SOURCE MATERIAL:

○ ○ ○ ○

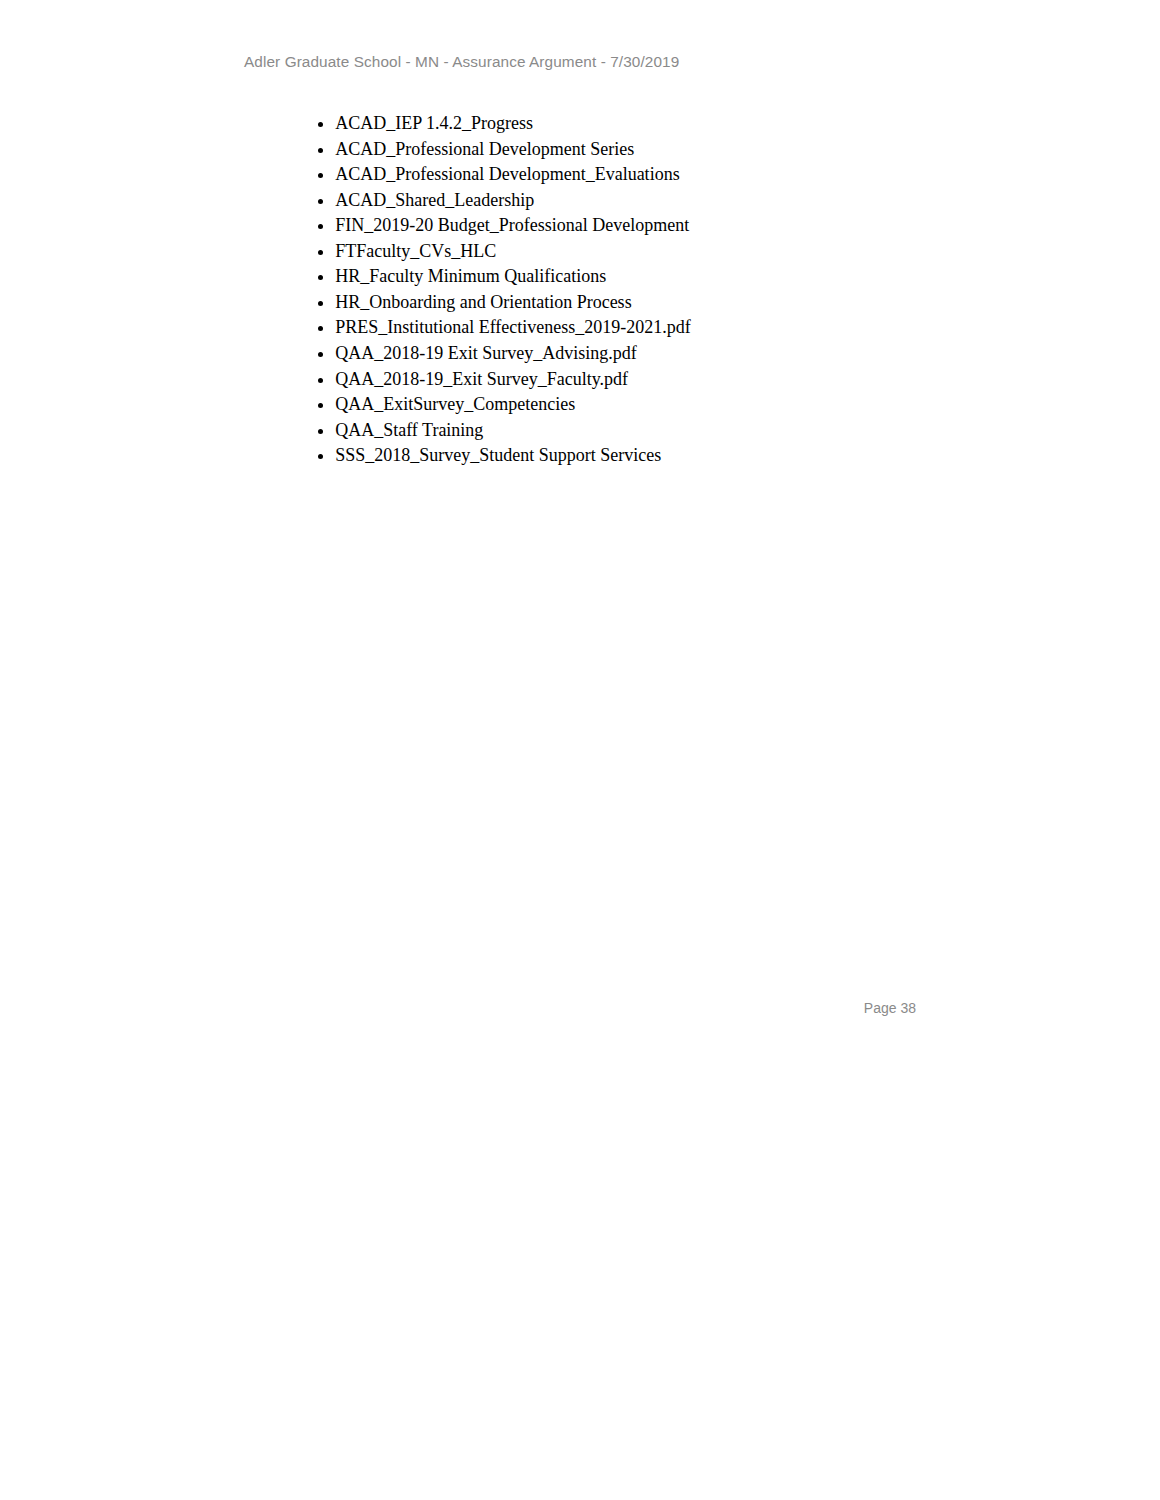Adler Graduate School - MN - Assurance Argument - 7/30/2019
ACAD_IEP 1.4.2_Progress
ACAD_Professional Development Series
ACAD_Professional Development_Evaluations
ACAD_Shared_Leadership
FIN_2019-20 Budget_Professional Development
FTFaculty_CVs_HLC
HR_Faculty Minimum Qualifications
HR_Onboarding and Orientation Process
PRES_Institutional Effectiveness_2019-2021.pdf
QAA_2018-19 Exit Survey_Advising.pdf
QAA_2018-19_Exit Survey_Faculty.pdf
QAA_ExitSurvey_Competencies
QAA_Staff Training
SSS_2018_Survey_Student Support Services
Page 38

○ ○ ○ ○

THE TASK: Everything from the line containing "FTFaculty_CVs_HLC" to the last line of the material above must be copied exactly, and only that.

ANSWER:
FTFaculty_CVs_HLC
HR_Faculty Minimum Qualifications
HR_Onboarding and Orientation Process
PRES_Institutional Effectiveness_2019-2021.pdf
QAA_2018-19 Exit Survey_Advising.pdf
QAA_2018-19_Exit Survey_Faculty.pdf
QAA_ExitSurvey_Competencies
QAA_Staff Training
SSS_2018_Survey_Student Support Services
Page 38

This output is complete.